The terms of a covenant not to compete in the employment context are critical to its enforceability. An excellent resource to help you become familiar with noncompete cases and covenant terms is chapter 15, "Post Employment Competition," in Wisconsin Employment Law, published by the State Bar of Wisconsin (3rd Edition, 2004). Follow these steps when drafting covenants not to compete in the employment context.
Wisconsin Lawyer
Vol. 79, No. 5, May
2006
Hints to Drafting Enforceable Covenants Not to Compete
Employment Context
The terms of a covenant not to compete in the employment context are
critical to its enforceability. An excellent resource to help you become
familiar with noncompete cases and covenant terms is chapter 15, "Post
Employment Competition," in Wisconsin Employment Law, published
by the State Bar of Wisconsin (3rd Edition, 2004). Follow these steps
when drafting covenants not to compete in the employment context:
- Thoroughly investigate the employer's business and the jobs of the
employees who will be asked to sign the covenant. What interests is the
employer seeking to protect? What information and experience will the
employee obtain that can be used to compete with the employer?
- Ensure that the covenant contains the contractual element of
consideration. With current employees, it may be wise to condition a
promotion, bonus, or other compensation on the execution of a
covenant.
- It is not sufficient to merely tailor the covenant to the particular
type of business or the particular employer. You need to consider each
type of employee, and each individual employee, because what is a
reasonable covenant for one type of employee or individual employee may
not be reasonable for another. For example, many insurance companies
will want to prevent both sales people and managers from competing, but
each type of employee has access to different information and has
different relationships to the business's customers.

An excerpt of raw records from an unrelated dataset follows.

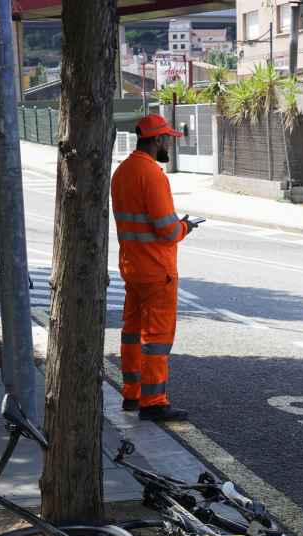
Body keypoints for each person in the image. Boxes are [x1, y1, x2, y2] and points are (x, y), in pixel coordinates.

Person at [110, 114, 199, 422]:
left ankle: (132, 395)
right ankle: (154, 401)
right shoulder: (153, 174)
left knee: (132, 333)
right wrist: (185, 227)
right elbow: (167, 230)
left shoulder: (122, 172)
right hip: (157, 270)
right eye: (167, 140)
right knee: (157, 337)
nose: (169, 145)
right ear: (157, 140)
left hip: (131, 267)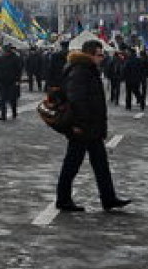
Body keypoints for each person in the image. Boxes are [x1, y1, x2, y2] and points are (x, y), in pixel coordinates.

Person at [55, 39, 132, 213]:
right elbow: (77, 101)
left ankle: (109, 198)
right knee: (72, 165)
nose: (102, 57)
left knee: (101, 165)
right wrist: (78, 125)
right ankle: (63, 199)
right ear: (89, 54)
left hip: (92, 128)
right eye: (99, 54)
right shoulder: (80, 71)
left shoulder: (88, 69)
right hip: (82, 128)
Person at [0, 44, 23, 121]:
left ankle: (12, 112)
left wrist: (17, 80)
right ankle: (4, 114)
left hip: (11, 81)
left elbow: (19, 70)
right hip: (5, 82)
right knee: (4, 99)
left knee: (10, 99)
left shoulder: (15, 58)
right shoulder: (1, 58)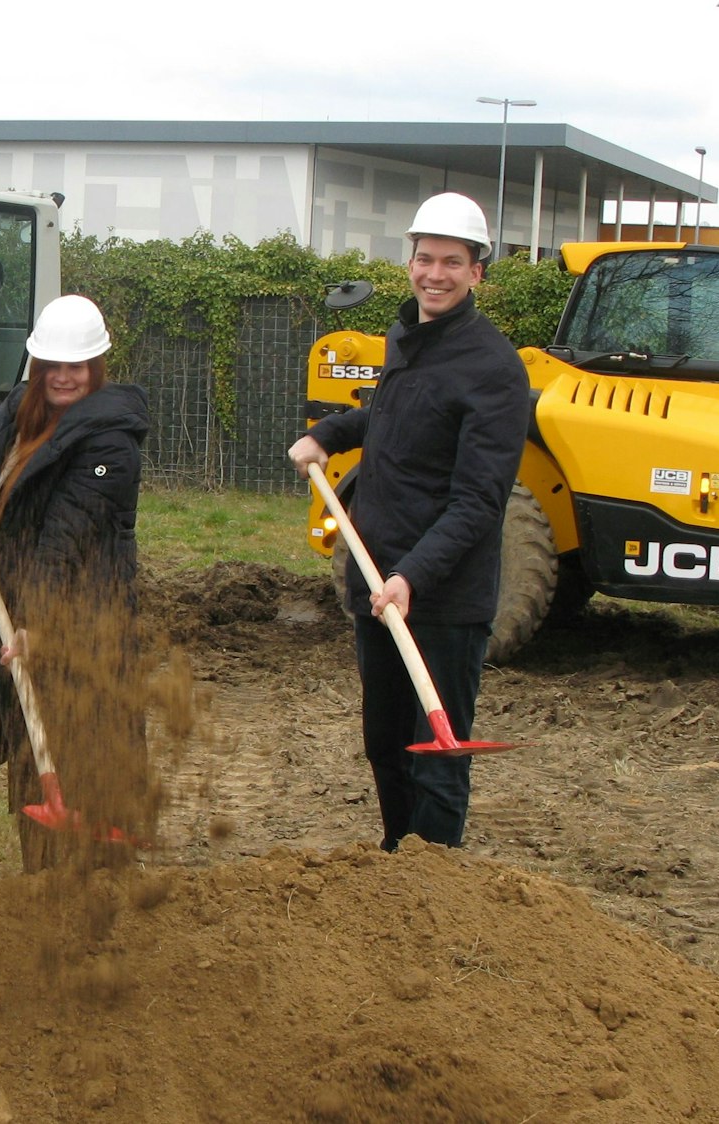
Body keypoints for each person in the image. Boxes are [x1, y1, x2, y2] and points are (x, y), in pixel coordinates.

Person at [287, 191, 529, 852]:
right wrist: (330, 433)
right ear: (410, 263)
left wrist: (413, 577)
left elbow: (478, 501)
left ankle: (435, 886)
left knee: (437, 761)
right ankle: (398, 867)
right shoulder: (406, 339)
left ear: (477, 271)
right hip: (378, 580)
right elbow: (393, 416)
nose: (435, 274)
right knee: (385, 744)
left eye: (452, 262)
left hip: (442, 599)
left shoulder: (494, 370)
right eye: (425, 259)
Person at [0, 294, 150, 872]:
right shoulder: (23, 409)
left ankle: (102, 885)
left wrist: (38, 621)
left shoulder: (110, 443)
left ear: (96, 365)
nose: (62, 376)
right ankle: (42, 882)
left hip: (81, 623)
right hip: (21, 611)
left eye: (76, 365)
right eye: (52, 364)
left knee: (87, 747)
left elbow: (64, 541)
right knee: (34, 745)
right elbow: (5, 451)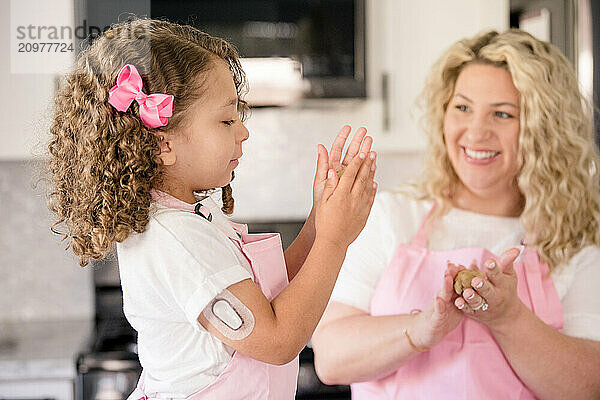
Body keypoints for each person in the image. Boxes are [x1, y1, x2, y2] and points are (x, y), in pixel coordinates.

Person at [45, 18, 378, 399]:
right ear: (162, 145)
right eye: (226, 119)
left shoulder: (188, 219)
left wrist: (320, 222)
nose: (243, 131)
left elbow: (268, 300)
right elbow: (278, 340)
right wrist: (335, 241)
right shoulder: (177, 238)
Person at [312, 29, 600, 400]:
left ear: (544, 129)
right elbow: (332, 359)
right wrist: (420, 329)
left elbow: (588, 386)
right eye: (462, 107)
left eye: (502, 114)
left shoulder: (575, 243)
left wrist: (508, 317)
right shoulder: (393, 216)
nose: (476, 132)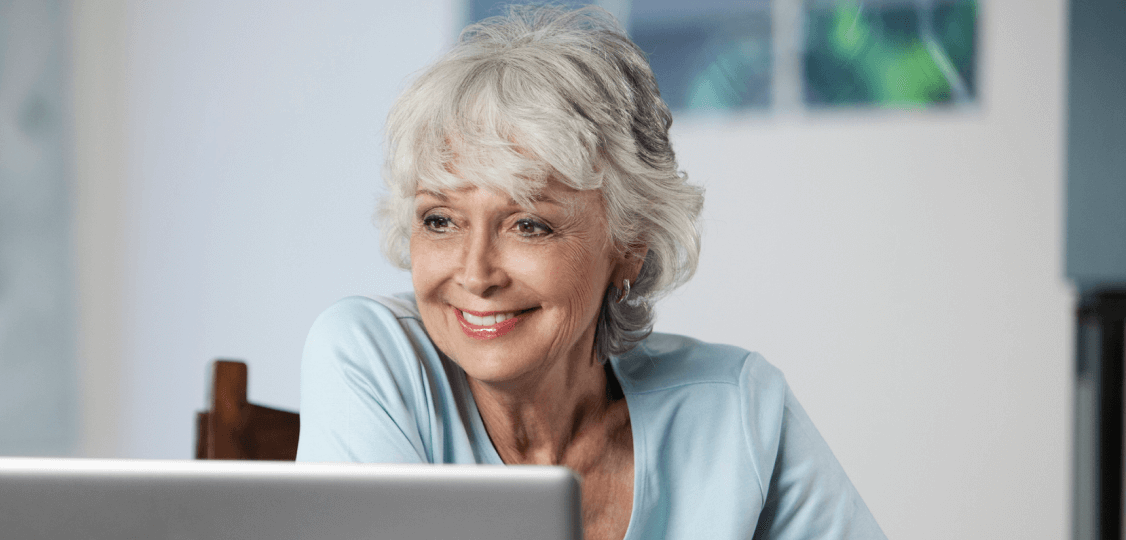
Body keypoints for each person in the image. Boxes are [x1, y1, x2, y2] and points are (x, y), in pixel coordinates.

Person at [296, 6, 886, 540]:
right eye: (441, 220)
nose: (475, 274)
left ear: (628, 245)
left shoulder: (736, 407)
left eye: (528, 225)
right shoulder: (369, 356)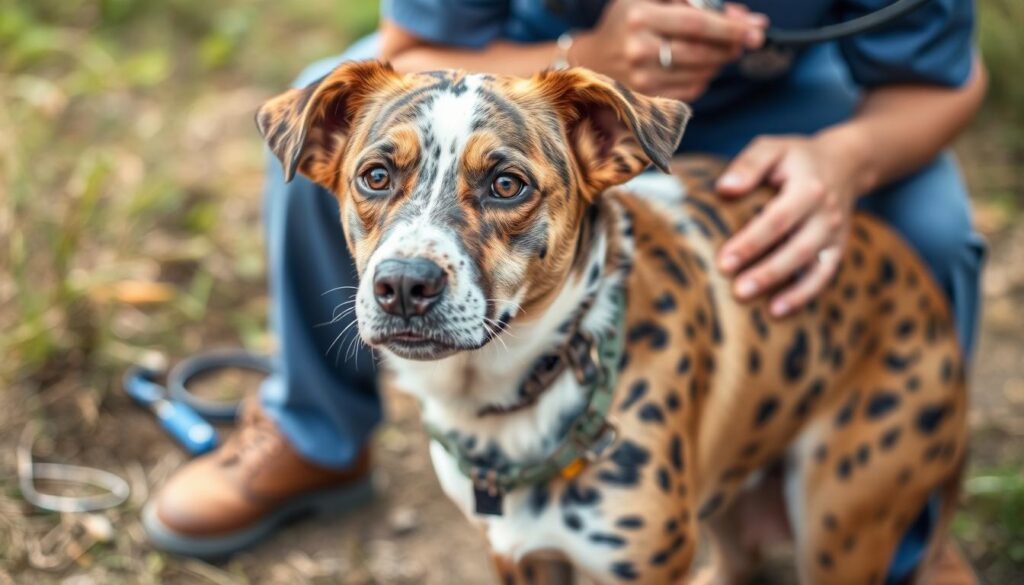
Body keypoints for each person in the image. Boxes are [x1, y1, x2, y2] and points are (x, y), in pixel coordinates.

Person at [143, 1, 986, 581]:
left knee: (934, 225)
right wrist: (583, 62)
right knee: (340, 75)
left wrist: (850, 159)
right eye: (375, 179)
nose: (407, 268)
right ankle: (313, 430)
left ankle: (909, 535)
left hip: (780, 101)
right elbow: (404, 44)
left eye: (501, 189)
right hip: (522, 80)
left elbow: (945, 79)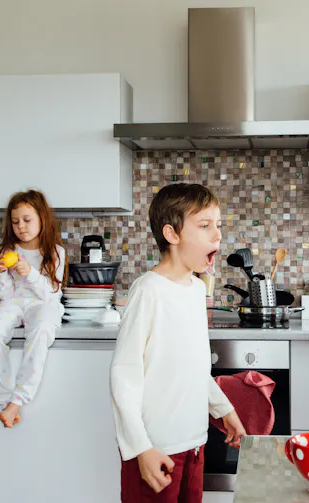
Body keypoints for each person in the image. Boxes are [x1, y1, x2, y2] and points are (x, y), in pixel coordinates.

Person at [110, 183, 246, 503]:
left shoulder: (197, 290)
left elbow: (195, 364)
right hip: (155, 449)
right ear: (172, 234)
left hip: (194, 444)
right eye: (204, 226)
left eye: (218, 226)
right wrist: (141, 447)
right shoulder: (148, 291)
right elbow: (124, 375)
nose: (217, 236)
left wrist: (222, 408)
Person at [0, 190, 66, 428]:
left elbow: (52, 294)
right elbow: (4, 294)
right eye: (16, 222)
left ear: (42, 219)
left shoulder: (56, 252)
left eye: (27, 220)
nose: (21, 227)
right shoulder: (8, 251)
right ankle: (4, 397)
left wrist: (31, 274)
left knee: (40, 332)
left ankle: (18, 400)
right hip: (14, 303)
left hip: (42, 304)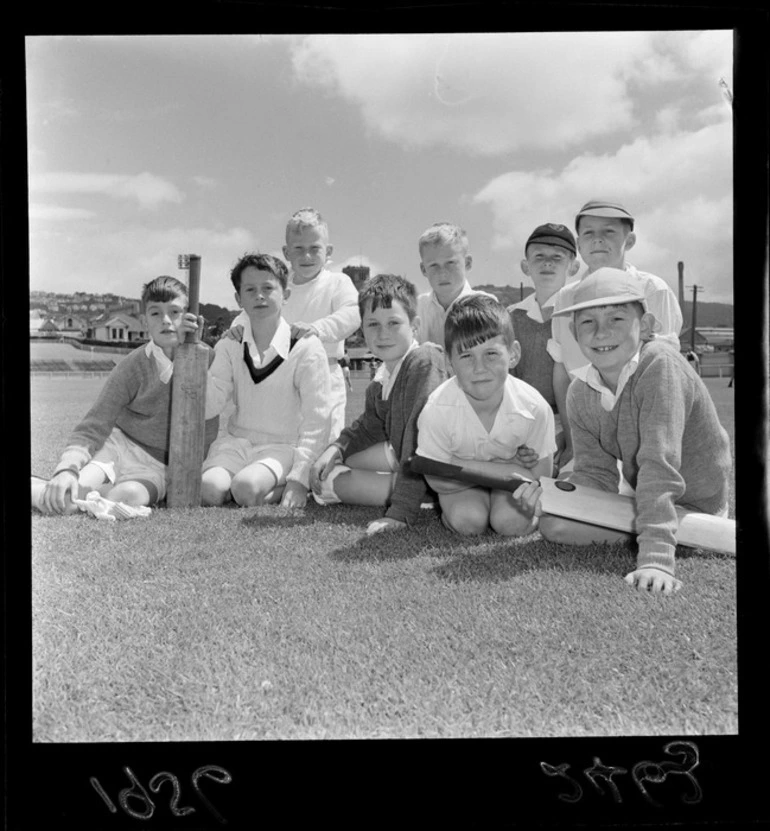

As a result, a
covenant that is reasonable for managers will not necessarily be
reasonable for sales people, and vice versa.
- Use a separate agreement to cover items of information that qualify
as trade secrets under the Uniform Trade Secrets Act, Wis. Stat. section
134.90. In contrast to Wis. Stat. section 103.465, which covers
covenants not to compete, the Uniform Trade Secrets Act protects trade
secrets regardless of any time or geographic limits.
- When possible, use a traditional noncompete. The statute governing
employee covenants not to compete is directed at the traditional
noncompete, and trial courts find these types of agreements the easiest
to understand. In contrast to a traditional noncompete, enforceable
confidentiality and nonsolicitation agreements are more difficult to
structure.
- Draft the covenant narrowly to increase the likelihood that it will
be enforced. Inform your client that the mere existence of a covenant
not to compete oftentimes is enough to intimidate an employee from
competing.
Business Context
The terms of a covenant not to compete in the business sale context
usually are not crucial, because: 1) often the seller is retiring, or at
least retiring from the type of business being sold, and therefore is
not particularly concerned about the terms and almost never ends up
competing with the buyer; and 2) the court has the discretion to amend
the covenant and will enforce it "to the extent necessary and reasonable
under the circumstances."
Follow these steps when drafting covenants not to compete in the
business sale context:
- If the seller will remain in business in the same geographic area as
the buyer, carefully draft the definition of the business in which the
seller is prohibited from being involved to protect both parties'
interests.
- Use the traditional noncompete for the sale of a business with a
local customer base, such as a restaurant. It usually is not necessary
to include nonsolicitation or confidentiality clauses with these
sales.
- With businesses whose customers do not come from a defined
geographical area, such as Internet-based businesses, use of a
nonsolicitation covenant, a confidentiality covenant, or a combination
of the two may be necessary to protect the parties' interests. In sales
of these types of business, it is critical to define which customers are
not to be solicited and what information the seller cannot use.